Seitdem steht das Gebäude auf dem 3000 Quadratmeter großen Grundstück leer und zerfällt. Weil sich all die Jahre niemand um das Anwesen gekümmert hat, ist es heute nicht mehr zu retten. Die Fenster sind eingeschlagen, über viele Jahre war das Innere dem Wetter ausgesetzt. Jetzt wurde bekannt: Die Villa wird abgerissen. Das Grundstück wird sich komplett verändern.

22 Wohnungen und eine Villa geplant

„Für dieses Grundstück wurde im Februar 2019 eine Baugenehmigung für eine Neubebauung erteilt. Geplant ist im vorderen Bereich ein Wohnhaus mit 22 Wohnungen und im hinteren Bereich eine Villa“, sagt ein Sprecher des Bezirksamtes Reinickendorf, der den Bauherrn nicht bekanntgeben möchte.

Ganz verschwinden wird das Gebäude nicht, ein Stück Geschichte wird erhalten bleiben. „Bei der Projektentwicklung konnten im hinteren Bereich Teile des Kinosaals in Form einer Einfriedungsmauer erhalten bleiben“, ergänzt der Sprecher. Dass die Bäume bereits gefällt wurden, hängt mit der am 28. Februar geendeten Fällperiode zusammen. „Es ist davon auszugehen, dass die Bauarbeiten in diesem Jahr beginnen werden“, sagt der Sprecher.

Neuer Eigentümer für das Bauprojekt an der Hubertusstraße

Bei dem Grundstück Waidmannsluster Damm Ecke Hubertusstraße gibt es ebenfalls Neuigkeiten. Auf Nachfrage bei der HBB Hanseatische Wohnungsbaugesellschaft sagte der Berliner Niederlassungsleiter Georg Spital, dass das Grundstück veräußert worden sei. Heißt: Auf dem Grundstück, auf dem ebenfalls eine alte Villa stand, wird vorerst nichts passieren und das

Unkraut weiter wuchern. „Es war schwierig, zu unseren Bedingungen Baufirmen zu finden“, so die Erklärung Spitals.

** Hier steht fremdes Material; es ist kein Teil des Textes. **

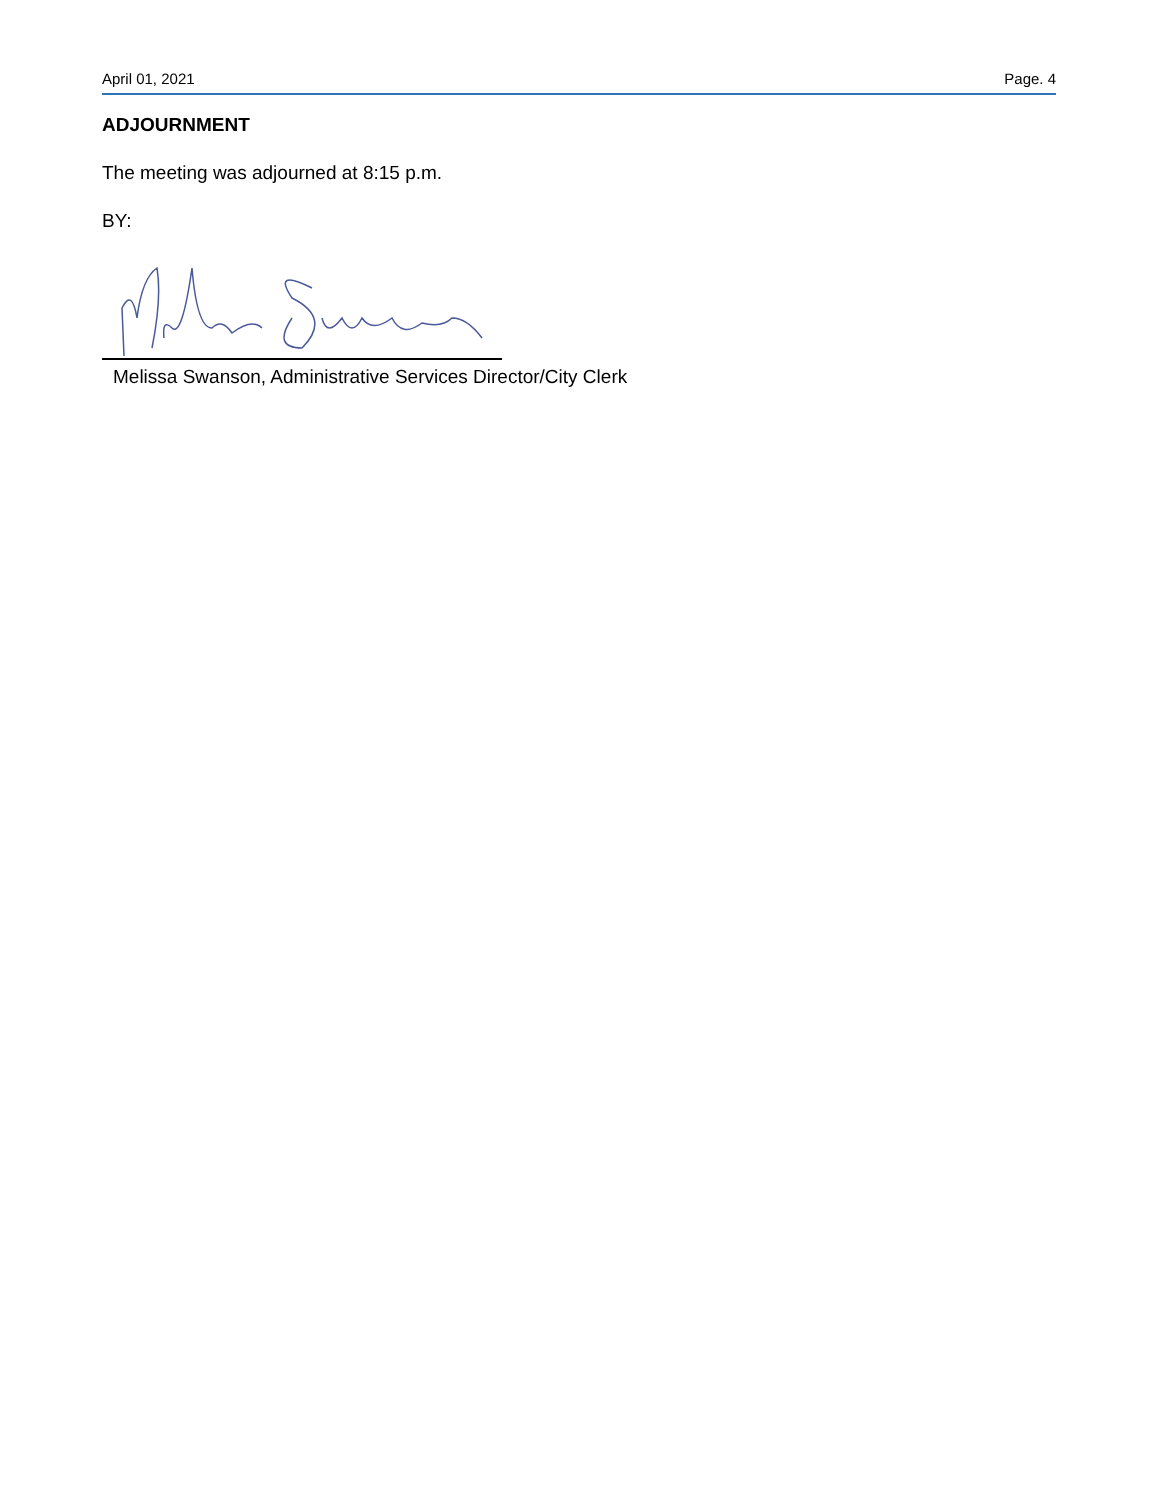April 01, 2021 Page. 4
ADJOURNMENT
The meeting was adjourned at 8:15 p.m.
BY:
Melissa Swanson, Administrative Services Director/City Clerk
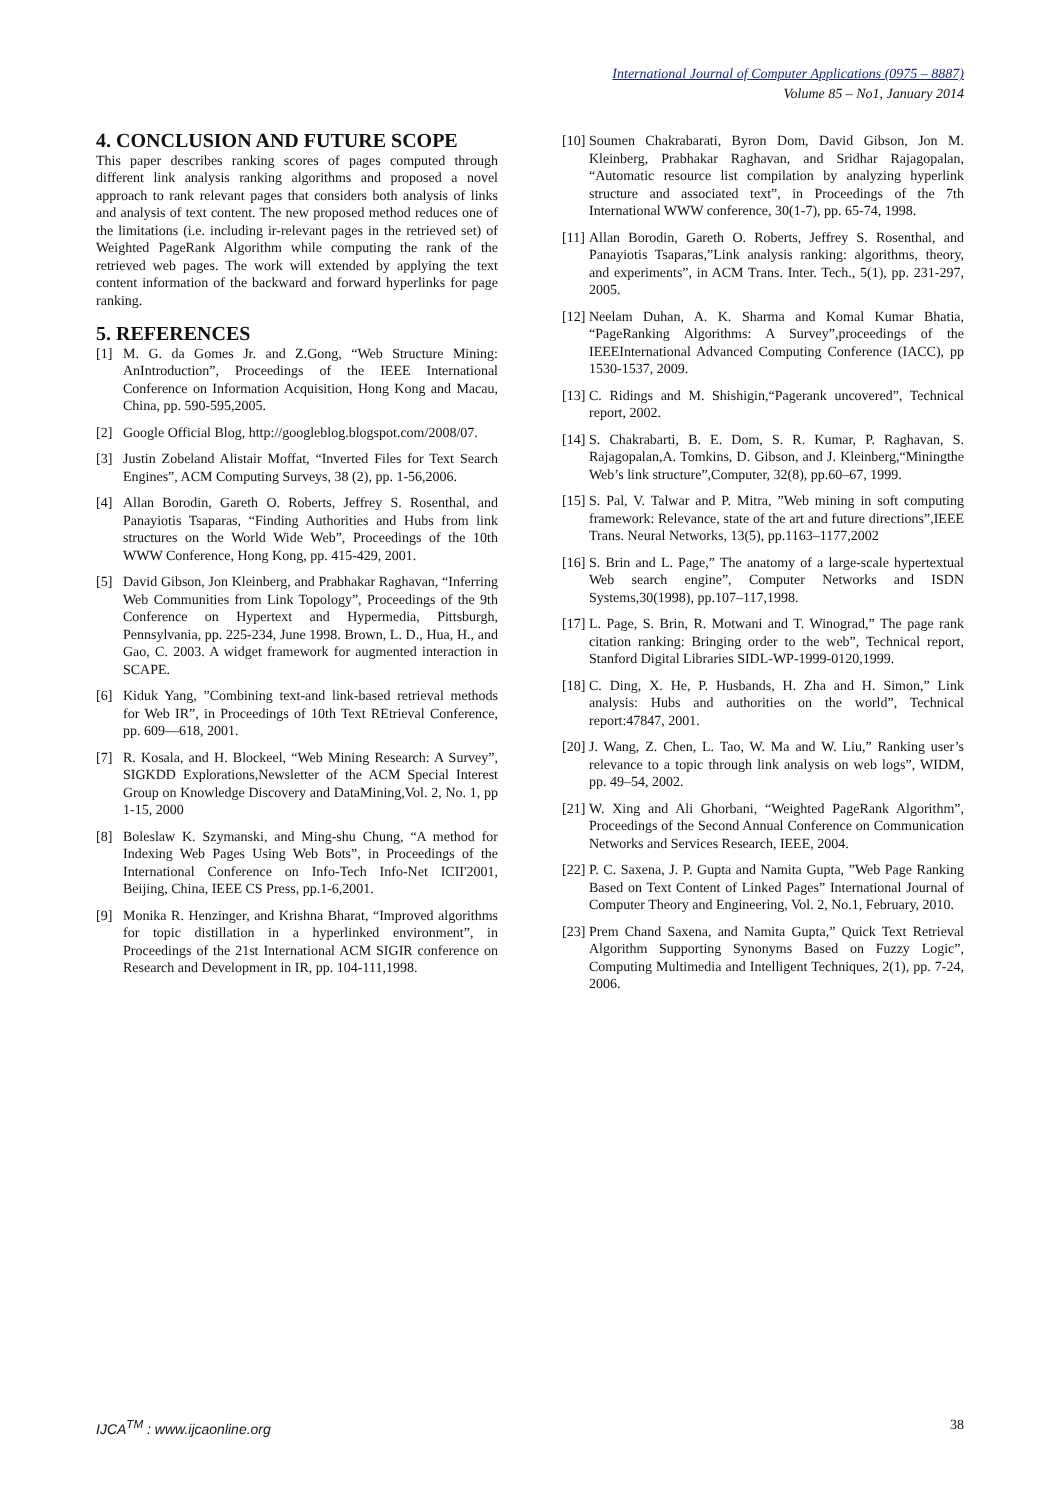International Journal of Computer Applications (0975 – 8887)
Volume 85 – No1, January 2014
4. CONCLUSION AND FUTURE SCOPE
This paper describes ranking scores of pages computed through different link analysis ranking algorithms and proposed a novel approach to rank relevant pages that considers both analysis of links and analysis of text content. The new proposed method reduces one of the limitations (i.e. including ir-relevant pages in the retrieved set) of Weighted PageRank Algorithm while computing the rank of the retrieved web pages. The work will extended by applying the text content information of the backward and forward hyperlinks for page ranking.
5. REFERENCES
[1] M. G. da Gomes Jr. and Z.Gong, “Web Structure Mining: AnIntroduction”, Proceedings of the IEEE International Conference on Information Acquisition, Hong Kong and Macau, China, pp. 590-595,2005.
[2] Google Official Blog, http://googleblog.blogspot.com/2008/07.
[3] Justin Zobeland Alistair Moffat, “Inverted Files for Text Search Engines”, ACM Computing Surveys, 38 (2), pp. 1-56,2006.
[4] Allan Borodin, Gareth O. Roberts, Jeffrey S. Rosenthal, and Panayiotis Tsaparas, “Finding Authorities and Hubs from link structures on the World Wide Web”, Proceedings of the 10th WWW Conference, Hong Kong, pp. 415-429, 2001.
[5] David Gibson, Jon Kleinberg, and Prabhakar Raghavan, “Inferring Web Communities from Link Topology”, Proceedings of the 9th Conference on Hypertext and Hypermedia, Pittsburgh, Pennsylvania, pp. 225-234, June 1998. Brown, L. D., Hua, H., and Gao, C. 2003. A widget framework for augmented interaction in SCAPE.
[6] Kiduk Yang, ”Combining text-and link-based retrieval methods for Web IR”, in Proceedings of 10th Text REtrieval Conference, pp. 609—618, 2001.
[7] R. Kosala, and H. Blockeel, “Web Mining Research: A Survey”, SIGKDD Explorations,Newsletter of the ACM Special Interest Group on Knowledge Discovery and DataMining,Vol. 2, No. 1, pp 1-15, 2000
[8] Boleslaw K. Szymanski, and Ming-shu Chung, “A method for Indexing Web Pages Using Web Bots”, in Proceedings of the International Conference on Info-Tech Info-Net ICII'2001, Beijing, China, IEEE CS Press, pp.1-6,2001.
[9] Monika R. Henzinger, and Krishna Bharat, “Improved algorithms for topic distillation in a hyperlinked environment”, in Proceedings of the 21st International ACM SIGIR conference on Research and Development in IR, pp. 104-111,1998.
[10] Soumen Chakrabarati, Byron Dom, David Gibson, Jon M. Kleinberg, Prabhakar Raghavan, and Sridhar Rajagopalan, “Automatic resource list compilation by analyzing hyperlink structure and associated text”, in Proceedings of the 7th International WWW conference, 30(1-7), pp. 65-74, 1998.
[11] Allan Borodin, Gareth O. Roberts, Jeffrey S. Rosenthal, and Panayiotis Tsaparas,”Link analysis ranking: algorithms, theory, and experiments”, in ACM Trans. Inter. Tech., 5(1), pp. 231-297, 2005.
[12] Neelam Duhan, A. K. Sharma and Komal Kumar Bhatia, “PageRanking Algorithms: A Survey”,proceedings of the IEEEInternational Advanced Computing Conference (IACC), pp 1530-1537, 2009.
[13] C. Ridings and M. Shishigin,“Pagerank uncovered”, Technical report, 2002.
[14] S. Chakrabarti, B. E. Dom, S. R. Kumar, P. Raghavan, S. Rajagopalan,A. Tomkins, D. Gibson, and J. Kleinberg,“Miningthe Web’s link structure”,Computer, 32(8), pp.60–67, 1999.
[15] S. Pal, V. Talwar and P. Mitra, ”Web mining in soft computing framework: Relevance, state of the art and future directions”,IEEE Trans. Neural Networks, 13(5), pp.1163–1177,2002
[16] S. Brin and L. Page,” The anatomy of a large-scale hypertextual Web search engine”, Computer Networks and ISDN Systems,30(1998), pp.107–117,1998.
[17] L. Page, S. Brin, R. Motwani and T. Winograd,” The page rank citation ranking: Bringing order to the web”, Technical report, Stanford Digital Libraries SIDL-WP-1999-0120,1999.
[18] C. Ding, X. He, P. Husbands, H. Zha and H. Simon,” Link analysis: Hubs and authorities on the world”, Technical report:47847, 2001.
[20] J. Wang, Z. Chen, L. Tao, W. Ma and W. Liu,” Ranking user’s relevance to a topic through link analysis on web logs”, WIDM, pp. 49–54, 2002.
[21] W. Xing and Ali Ghorbani, “Weighted PageRank Algorithm”, Proceedings of the Second Annual Conference on Communication Networks and Services Research, IEEE, 2004.
[22] P. C. Saxena, J. P. Gupta and Namita Gupta, ”Web Page Ranking Based on Text Content of Linked Pages” International Journal of Computer Theory and Engineering, Vol. 2, No.1, February, 2010.
[23] Prem Chand Saxena, and Namita Gupta,” Quick Text Retrieval Algorithm Supporting Synonyms Based on Fuzzy Logic”, Computing Multimedia and Intelligent Techniques, 2(1), pp. 7-24, 2006.
IJCA<sup>TM</sup> : www.ijcaonline.org 38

Wer der Nachfolger ist, sagte er nicht. Und auch auf Nachfrage beim Bezirksamt sagte ein Sprecher, dass ein offizieller Eigentümerwechsel bei der Bauaufsicht noch nicht angezeigt worden sei. Auch liege noch keine Baubeginn-Anzeige vor.

Geplant waren 18 Eigentumswohnungen mit zwei bis vier Zimmern, aufgeteilt auf zwei Häuser, die beide durch eine Tiefgarage miteinander verbunden sein sollten. Die Planungssimulationen zeigen, dass diese Stadtvillen eine historische Fassade erhalten hätten, damit sie sich in die Umgebung einfügen.

Von einer Eckbebauung des Grundstücks hätte die Hanseatische Wohnungsbaugesellschaft wegen der alten Rotbuchen abgesehen. Fast zwei Jahre hat sich auf dem Grundstück kaum etwas getan. Der Grund für den Baustopp war ein Verfahren beim Verwaltungsgericht.

Anwohner haben Widerspruch gegen das Projekt eingereicht, weil sie eine Überbauung des Grundstücks vermutet haben. Zwar konnte ein Richter bei einem Vor-Ort-Termin die Ansicht der Anwohner nicht teilen und wies die Klage zurück, doch wegen des Einwandes hat die Hanseatische Wohnungsbaugesellschaft an dem Projekt vorerst nicht weitergearbeitet und wird es zukünftig ganz lassen.

Bauarbeiten an der roten Villa Herbert gehen weiter

Gute Nachrichten hingegen gibt es bei der Umgestaltung der Villa Herbert mit der Hausnummer 155, dem ehemaligen Wohnheim des Deutschen Roten Kreuzes. Nach einigen Monaten des Stillstandes geht es mit der Sanierung des Gebäudes

weiter. Es fehlte die behördliche Genehmigung zur Schutzabdeckung des Bürgersteigs für schwere Baufahrzeuge. Jetzt können Entkernung und Vollsanierung des Daches fortgeführt werden.

Entstehen werden neun Eigentumswohnungen, zwischen 55 und 140 Quadratmeter groß. Alle haben hohe Decken, sind hell und haben teilweise die alten Schiebetüren, die die Bauherren Rauf Uluc und Sevki Sensoy hinter Wänden entdeckt haben.

Luxuswohnungen sollen es nicht werden, sagen die Bauherren, viele Menschen sollen es sich schließlich leisten können. Auf dem hinteren Teil des Grundstücks sollen zwei Einfamilienhäuser entstehen.